Materials researchers Anja-Verena Mudring and Volodymyr Smetana were the first to create and accurately characterize the compound. Cesium platinide hydride, or 4Cs2Pt⋅CsH, forms a translucent ruby red crystal and can exist only in an inert environment similar to conditions that exist in outer space. It’s a new member of a rare family of compounds in which a metal forms a truly negatively charged ion.
“It’s a compound that as a researcher you have trouble envisioning that it can even exist, but once you do have it and can analyze it, it’s nothing like what you expect,” said Mudring. “Instead of creating a gray, shiny alloy as typically observed for many hydrogen storage materials by reacting the metals cesium and platinum with hydrogen, these red crystals form.
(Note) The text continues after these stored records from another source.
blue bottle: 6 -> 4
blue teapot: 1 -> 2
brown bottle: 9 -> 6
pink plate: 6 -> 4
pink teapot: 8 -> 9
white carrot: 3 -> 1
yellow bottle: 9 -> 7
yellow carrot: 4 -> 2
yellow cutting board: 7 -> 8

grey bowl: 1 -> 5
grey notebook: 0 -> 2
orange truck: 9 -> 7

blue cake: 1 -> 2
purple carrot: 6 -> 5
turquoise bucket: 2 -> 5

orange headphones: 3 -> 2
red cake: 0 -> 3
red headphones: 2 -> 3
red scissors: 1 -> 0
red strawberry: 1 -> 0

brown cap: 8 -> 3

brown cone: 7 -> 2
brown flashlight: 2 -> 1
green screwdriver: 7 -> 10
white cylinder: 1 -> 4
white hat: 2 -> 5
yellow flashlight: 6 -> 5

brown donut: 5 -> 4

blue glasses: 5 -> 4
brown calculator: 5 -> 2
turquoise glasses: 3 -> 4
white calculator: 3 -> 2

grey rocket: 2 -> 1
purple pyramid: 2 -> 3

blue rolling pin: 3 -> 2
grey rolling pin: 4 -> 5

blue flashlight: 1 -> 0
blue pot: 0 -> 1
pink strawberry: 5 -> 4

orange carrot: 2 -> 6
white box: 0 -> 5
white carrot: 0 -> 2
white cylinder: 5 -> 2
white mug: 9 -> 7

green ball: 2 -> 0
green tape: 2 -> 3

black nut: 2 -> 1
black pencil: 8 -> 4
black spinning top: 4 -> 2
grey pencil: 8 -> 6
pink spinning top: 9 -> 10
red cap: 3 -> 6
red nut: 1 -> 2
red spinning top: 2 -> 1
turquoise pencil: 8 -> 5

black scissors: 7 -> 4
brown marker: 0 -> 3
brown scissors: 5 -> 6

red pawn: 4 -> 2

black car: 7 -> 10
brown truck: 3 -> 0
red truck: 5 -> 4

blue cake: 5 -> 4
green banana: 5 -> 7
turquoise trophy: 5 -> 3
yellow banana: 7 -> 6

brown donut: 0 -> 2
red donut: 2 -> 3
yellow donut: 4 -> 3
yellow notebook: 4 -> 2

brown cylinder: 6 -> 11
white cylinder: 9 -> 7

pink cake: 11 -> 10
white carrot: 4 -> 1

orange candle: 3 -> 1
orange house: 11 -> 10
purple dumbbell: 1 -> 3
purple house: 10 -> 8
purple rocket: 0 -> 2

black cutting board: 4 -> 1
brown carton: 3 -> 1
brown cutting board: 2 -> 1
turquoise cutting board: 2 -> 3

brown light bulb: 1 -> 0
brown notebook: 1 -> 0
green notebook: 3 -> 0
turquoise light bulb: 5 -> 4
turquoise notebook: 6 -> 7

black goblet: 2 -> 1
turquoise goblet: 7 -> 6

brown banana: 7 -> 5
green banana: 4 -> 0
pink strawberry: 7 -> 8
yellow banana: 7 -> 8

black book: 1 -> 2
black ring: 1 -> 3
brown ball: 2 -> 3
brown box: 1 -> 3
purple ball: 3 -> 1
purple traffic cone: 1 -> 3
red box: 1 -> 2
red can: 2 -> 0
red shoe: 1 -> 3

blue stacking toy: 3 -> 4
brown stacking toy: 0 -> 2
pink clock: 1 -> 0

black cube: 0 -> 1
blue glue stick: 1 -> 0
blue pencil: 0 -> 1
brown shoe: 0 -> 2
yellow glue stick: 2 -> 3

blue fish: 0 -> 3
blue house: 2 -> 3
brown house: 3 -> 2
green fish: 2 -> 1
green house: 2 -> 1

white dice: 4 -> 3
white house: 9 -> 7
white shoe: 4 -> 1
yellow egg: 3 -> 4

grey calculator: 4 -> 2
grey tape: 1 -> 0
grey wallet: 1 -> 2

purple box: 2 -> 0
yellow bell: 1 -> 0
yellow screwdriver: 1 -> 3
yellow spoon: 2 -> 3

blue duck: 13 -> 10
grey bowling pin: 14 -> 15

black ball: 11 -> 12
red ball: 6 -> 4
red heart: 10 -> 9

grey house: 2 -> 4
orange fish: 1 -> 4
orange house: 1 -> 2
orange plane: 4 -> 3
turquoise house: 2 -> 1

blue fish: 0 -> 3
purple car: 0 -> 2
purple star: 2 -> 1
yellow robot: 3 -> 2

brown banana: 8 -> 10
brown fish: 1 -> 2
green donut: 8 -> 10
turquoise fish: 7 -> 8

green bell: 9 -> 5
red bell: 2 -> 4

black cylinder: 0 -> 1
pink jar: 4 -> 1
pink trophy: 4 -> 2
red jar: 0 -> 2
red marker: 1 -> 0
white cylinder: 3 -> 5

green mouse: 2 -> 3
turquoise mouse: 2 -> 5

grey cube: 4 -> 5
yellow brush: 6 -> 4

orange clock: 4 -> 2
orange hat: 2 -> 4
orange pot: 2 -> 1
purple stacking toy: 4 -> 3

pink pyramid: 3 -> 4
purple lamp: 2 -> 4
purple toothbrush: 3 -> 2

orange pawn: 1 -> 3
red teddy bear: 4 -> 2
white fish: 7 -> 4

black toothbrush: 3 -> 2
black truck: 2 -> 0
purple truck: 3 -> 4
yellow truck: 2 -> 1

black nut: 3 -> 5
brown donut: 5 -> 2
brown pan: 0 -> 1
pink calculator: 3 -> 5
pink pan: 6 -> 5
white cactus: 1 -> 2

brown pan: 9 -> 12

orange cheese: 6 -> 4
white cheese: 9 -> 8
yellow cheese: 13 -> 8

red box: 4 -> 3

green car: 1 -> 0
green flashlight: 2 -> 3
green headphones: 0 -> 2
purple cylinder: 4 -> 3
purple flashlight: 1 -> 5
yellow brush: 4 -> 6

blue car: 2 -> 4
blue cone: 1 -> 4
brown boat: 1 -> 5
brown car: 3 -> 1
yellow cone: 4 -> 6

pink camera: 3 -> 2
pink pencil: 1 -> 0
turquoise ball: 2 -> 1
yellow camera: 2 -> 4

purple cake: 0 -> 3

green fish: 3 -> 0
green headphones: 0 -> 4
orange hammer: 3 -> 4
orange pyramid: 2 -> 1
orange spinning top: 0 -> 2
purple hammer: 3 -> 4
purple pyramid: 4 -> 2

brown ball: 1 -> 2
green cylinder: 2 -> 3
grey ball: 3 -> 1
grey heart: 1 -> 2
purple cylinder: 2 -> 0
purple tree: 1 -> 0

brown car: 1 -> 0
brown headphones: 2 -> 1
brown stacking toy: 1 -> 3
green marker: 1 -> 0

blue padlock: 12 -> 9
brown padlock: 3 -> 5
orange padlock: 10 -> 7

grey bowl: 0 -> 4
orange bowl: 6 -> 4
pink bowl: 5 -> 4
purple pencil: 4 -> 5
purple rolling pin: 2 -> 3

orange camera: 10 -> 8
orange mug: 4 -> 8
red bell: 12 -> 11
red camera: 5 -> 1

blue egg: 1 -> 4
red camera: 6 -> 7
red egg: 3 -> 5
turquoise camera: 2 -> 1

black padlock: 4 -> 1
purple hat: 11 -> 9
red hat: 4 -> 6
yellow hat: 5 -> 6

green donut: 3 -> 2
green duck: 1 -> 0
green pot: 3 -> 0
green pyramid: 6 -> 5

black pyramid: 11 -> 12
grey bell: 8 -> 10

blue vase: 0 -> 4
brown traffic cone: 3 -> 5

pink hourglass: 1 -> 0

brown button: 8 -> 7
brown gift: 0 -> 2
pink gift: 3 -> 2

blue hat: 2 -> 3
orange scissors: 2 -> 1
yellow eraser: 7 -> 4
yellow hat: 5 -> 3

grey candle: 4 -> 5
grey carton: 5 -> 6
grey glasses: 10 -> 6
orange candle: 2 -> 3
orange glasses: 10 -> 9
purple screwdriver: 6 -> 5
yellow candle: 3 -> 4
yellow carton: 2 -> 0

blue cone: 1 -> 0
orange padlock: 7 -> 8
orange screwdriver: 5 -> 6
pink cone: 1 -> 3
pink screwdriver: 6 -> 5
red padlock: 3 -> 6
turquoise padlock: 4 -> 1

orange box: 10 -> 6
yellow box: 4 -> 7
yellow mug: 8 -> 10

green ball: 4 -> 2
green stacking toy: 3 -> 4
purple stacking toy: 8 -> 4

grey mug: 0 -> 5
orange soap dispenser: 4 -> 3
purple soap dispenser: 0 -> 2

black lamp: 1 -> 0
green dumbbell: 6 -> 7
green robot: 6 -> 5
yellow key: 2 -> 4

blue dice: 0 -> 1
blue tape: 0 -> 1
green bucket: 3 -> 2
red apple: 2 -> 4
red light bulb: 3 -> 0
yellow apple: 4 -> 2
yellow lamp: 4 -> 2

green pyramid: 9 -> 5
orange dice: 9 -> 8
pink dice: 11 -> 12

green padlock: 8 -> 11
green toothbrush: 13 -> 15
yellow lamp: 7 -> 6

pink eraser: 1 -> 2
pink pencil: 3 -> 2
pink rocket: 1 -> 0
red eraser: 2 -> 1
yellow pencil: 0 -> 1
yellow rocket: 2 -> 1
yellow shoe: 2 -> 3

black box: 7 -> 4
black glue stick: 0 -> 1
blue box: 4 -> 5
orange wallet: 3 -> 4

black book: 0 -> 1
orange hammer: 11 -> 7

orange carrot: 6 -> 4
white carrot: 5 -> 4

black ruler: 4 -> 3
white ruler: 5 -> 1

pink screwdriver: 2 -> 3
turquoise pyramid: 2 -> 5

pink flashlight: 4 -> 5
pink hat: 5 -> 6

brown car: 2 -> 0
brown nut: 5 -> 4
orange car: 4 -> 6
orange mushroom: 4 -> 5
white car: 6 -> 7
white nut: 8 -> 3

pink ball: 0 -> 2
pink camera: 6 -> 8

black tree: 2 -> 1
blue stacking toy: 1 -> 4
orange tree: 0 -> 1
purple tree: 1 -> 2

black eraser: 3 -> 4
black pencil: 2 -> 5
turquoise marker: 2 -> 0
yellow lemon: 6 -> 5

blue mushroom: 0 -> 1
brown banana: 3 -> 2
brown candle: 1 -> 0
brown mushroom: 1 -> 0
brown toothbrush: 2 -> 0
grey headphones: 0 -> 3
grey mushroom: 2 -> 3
They are really quite beautiful.”
This intriguing new compound was initially extracted from a cesium melt. The compound is highly unstable, with the platinum in the compound returning to its elemental state if it is exposed to oxygen. Since first detected it took a long time to understand its true nature and prove the composition. Single crystal studies combined with powder X-ray diffraction, solid-state nuclear magnetic resonance and deep theoretical investigations allowed researchers to prove its existence. Its unusual structure and properties, so different from typical intermetallic hydrides, are explained by the strong influence of relativistic effects on both cesium and platinum.
“It’s unique. It’s the first example we have of a salt with so strongly negatively charged metal ions. Moreover, you mix an alloy with a salt and get another non-conducting salt,” said Mudring. “This allows for some deep insight into the nature of chemical bonding—and as Goethe wrote, ultimately what holds the world and its compounds together in its inmost form.”